Nu moet de werkkamer leeg en schoon voor een fris en helder begin. De muren waren volgeplakt met plattegronden, landkaarten en post-its van het ‘hij gaat linksaf!’ soort. De vloer is in de afgelopen vijf jaar gereduceerd tot een kronkelpad tussen stapels boeken en een van de twee werktafels was helemaal gevuld met inktpotten, kroontjes- en bamboepennen, notitieboeken en tekenpapier. Ik zal eerlijk zijn: het was een bende. Voor iemand die zichzelf berustend de ‘huishoudnazi’ noemt (‘kan dit even opgeruimd worden, ja?’) is het een vreemde tegenstelling. Zo vreemd dat, nu alles aan kant en in gelid is, een hol soort onwennigheid zich van mij meester heeft gemaakt.
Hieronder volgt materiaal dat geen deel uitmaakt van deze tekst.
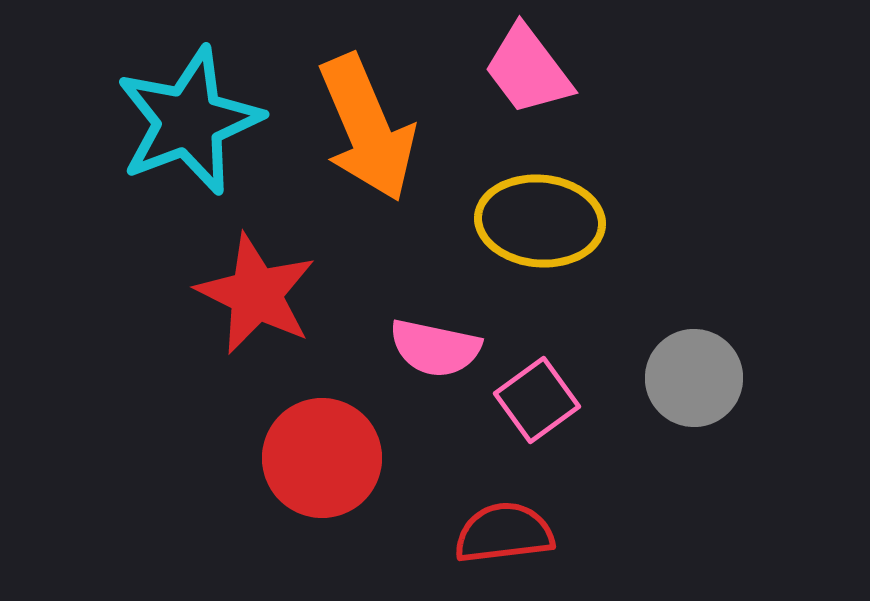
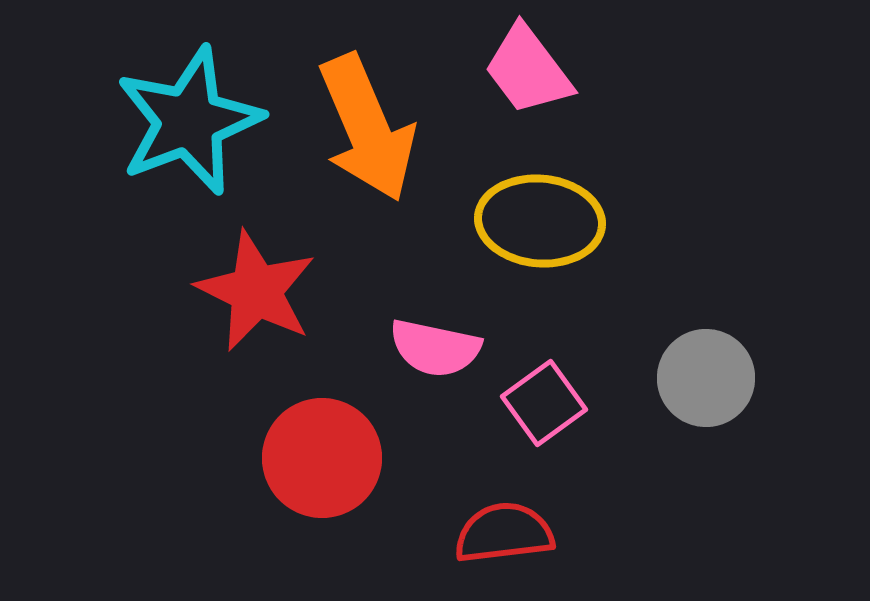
red star: moved 3 px up
gray circle: moved 12 px right
pink square: moved 7 px right, 3 px down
Niet dat ik daar veel tijd voor heb, want ik moet mij bezighouden met het bevolkingsonderzoek darmkanker. Opeens lag een paarsige plastic envelop in de bus met een set waarmee de vaderlander van middelbare leeftijd zijn ontlasting moet samplen. Aan de begeleidende folder is goed te zien dat hurkgedrag de nieuwe houding is, want achter woorden als ontlasting staat tussen haakjes ‘poep’. Volgens mij is het doel van de evolutie dat mensen die woorden als ontlasting niet begrijpen uit de genenpool verdwijnen, maar dat zal de huishoudnazi in mij zijn. De Maag Lever Darm Stichting heeft zelfs een website (poepwijzer: je poep wil je wat vertellen) die uitsluitend in de-mens-is-dom-en-dat-houden-we-zo-termen spreekt. Ik denk dat mijn poep mij niets wil vertellen. En ik heb mijn poep ook niets te zeggen. Als ik dat wel dacht, schreef ik of De Fecaliën-monologen of ik liet mij opnemen tussen mensen die met de bevolking van Venus converseren of denken dat ze Jezus zijn.
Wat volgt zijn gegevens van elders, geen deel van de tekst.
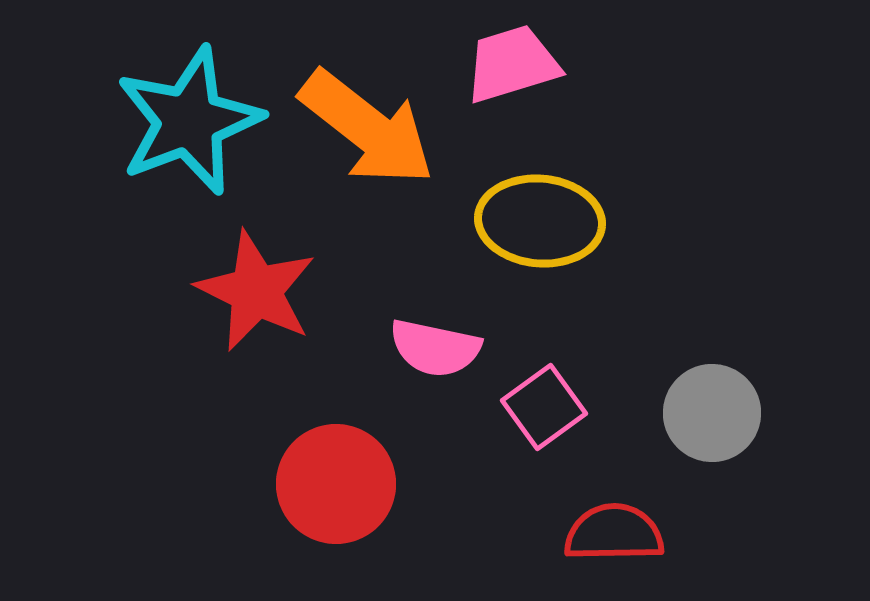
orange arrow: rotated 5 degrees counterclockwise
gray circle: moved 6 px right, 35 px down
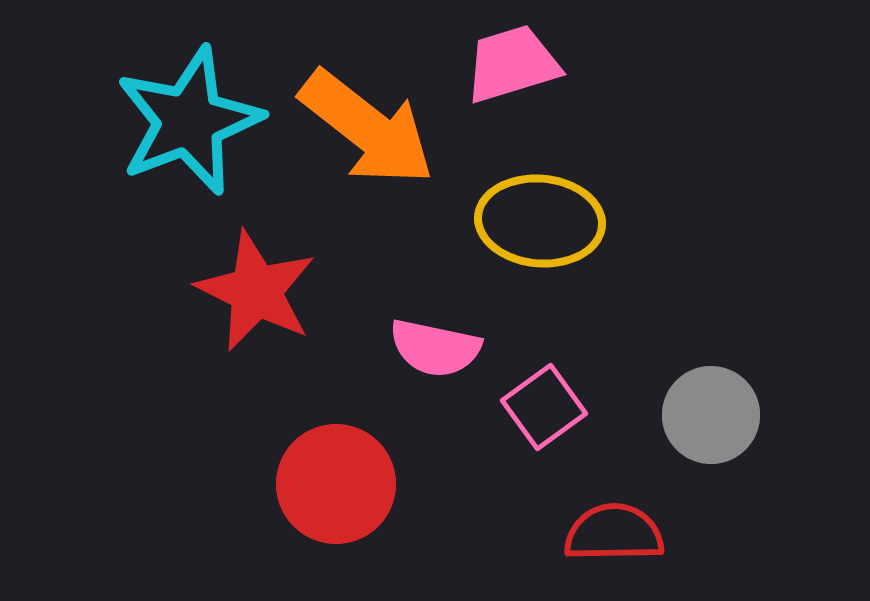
gray circle: moved 1 px left, 2 px down
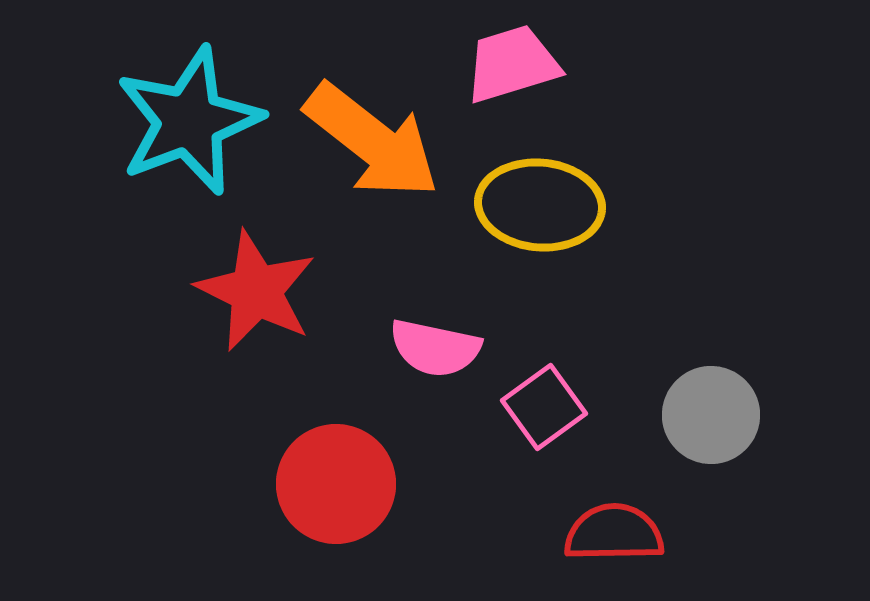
orange arrow: moved 5 px right, 13 px down
yellow ellipse: moved 16 px up
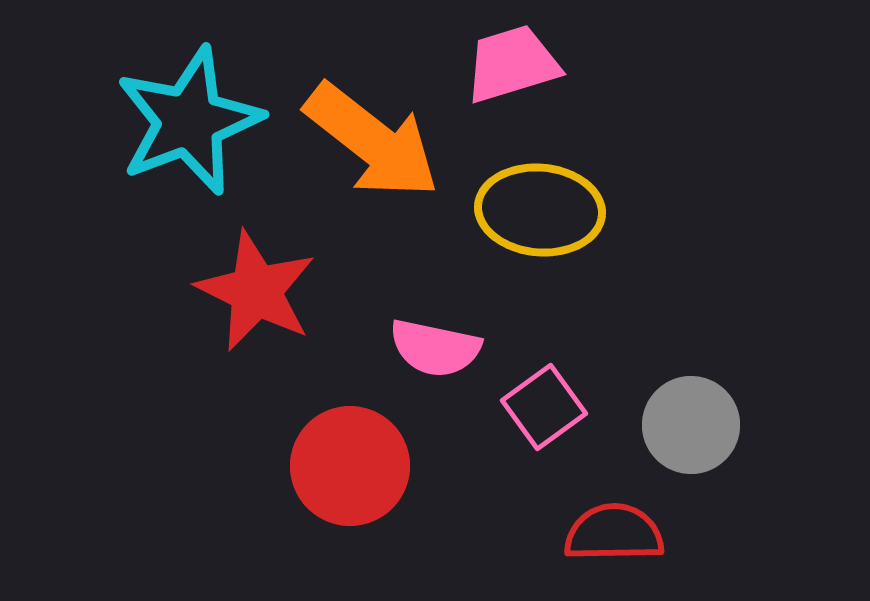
yellow ellipse: moved 5 px down
gray circle: moved 20 px left, 10 px down
red circle: moved 14 px right, 18 px up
Ik denk dat mijn poep mij niets wil vertellen

Maar ondertussen sta ik wel met het soort ragertje dat mijn tandarts mij steeds probeert te verkopen in mijn maandagochtend-productie te prikken, terwijl ik word besprongen door een bijbelcitaat (Tot hiertoe heeft de Here ons gebracht) en ondertussen de woede probeer te onderdrukken die mensen in verpleegtehuizen voelen als een goedbedoelende hulp vraagt hoe het vandaag met ons gaat.
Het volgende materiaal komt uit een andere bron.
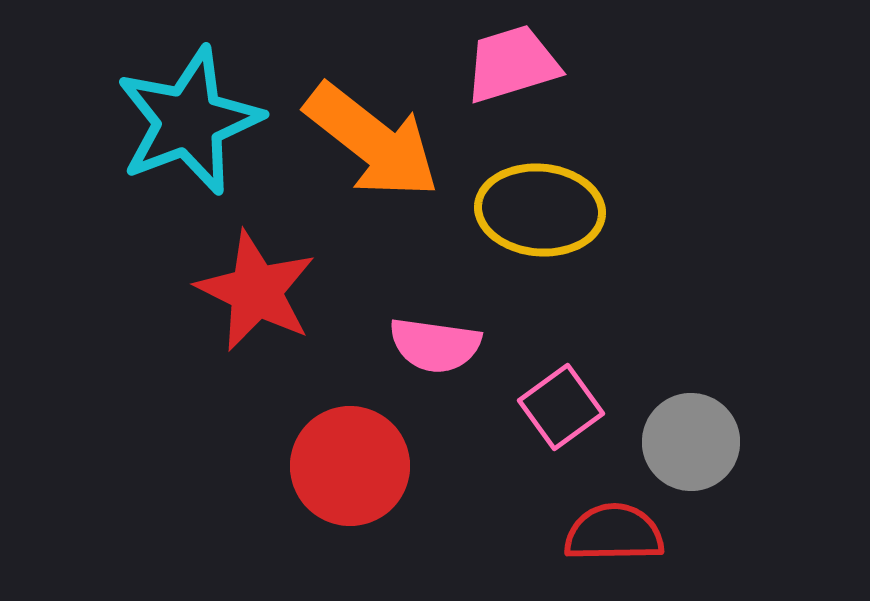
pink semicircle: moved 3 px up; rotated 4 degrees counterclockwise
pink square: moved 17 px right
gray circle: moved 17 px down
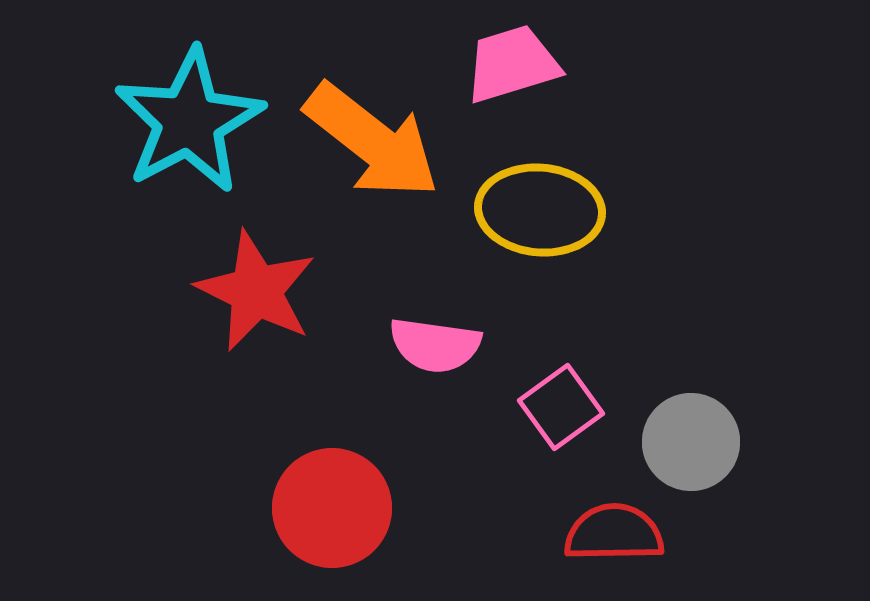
cyan star: rotated 7 degrees counterclockwise
red circle: moved 18 px left, 42 px down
God, wat zal ik een chagrijnige oude man worden.

Hurkgedrag… Ik herinner mij dat ik in de vroege jaren tachtig mijn eerste stukje voor de plaatselijke krant inleverde en als commentaar kreeg dat het te moeilijk was: ‘De lezer is een dertienjarige mavoscholier in Appelscha.’ Ik antwoordde dat die lezer dat dan ook altijd bleef als we geen woorden van meer dan twee lettergrepen gebruikten. Waarmee ik maar wilde zeggen dat hurken geen kwestie is van rekening-houden-met, maar bevoogding van het ergste soort. Je schrijft mensen pas echt af als je ze niet meer intellectueel uitdaagt en afdaalt naar hun niveau. (Iets zegt mij nu dat ‘afdalen’ niet politiek correct is, want iedereen is natuurlijk even goed en elke mening waardevol, ook al ben je te stom om je eigen veters te strikken, waarmee ik overigens niets wil zeggen over mensen die hun veters niet kunnen strikken.)

Tandenragertje in een buisje met zoutoplossing, buisje in een plastic zakje, zakje in een envelop, kaart ingevuld en naar de postbus. Overal in Nederland lopen nu vijftigers met een plastic zak met poep (ontlasting) over straat. In de sorteercentra van PostNL sorteert een speciale poeptaskforce paarse plastic enveloppen. Poep, poep, poep. Het hele land is in de ban van zijn/haar/lgbt ontlasting. De praatgroep Scatofilie van denvsh wordt verrast door spectaculaire ledentoename. GroenLinks dient een wetsvoorstel in dat genderneutraal poepen mogelijk maakt. Bruin is de modekleur voor de herfst.

Ik denk dat ik maar eens aan een nieuw boek begin.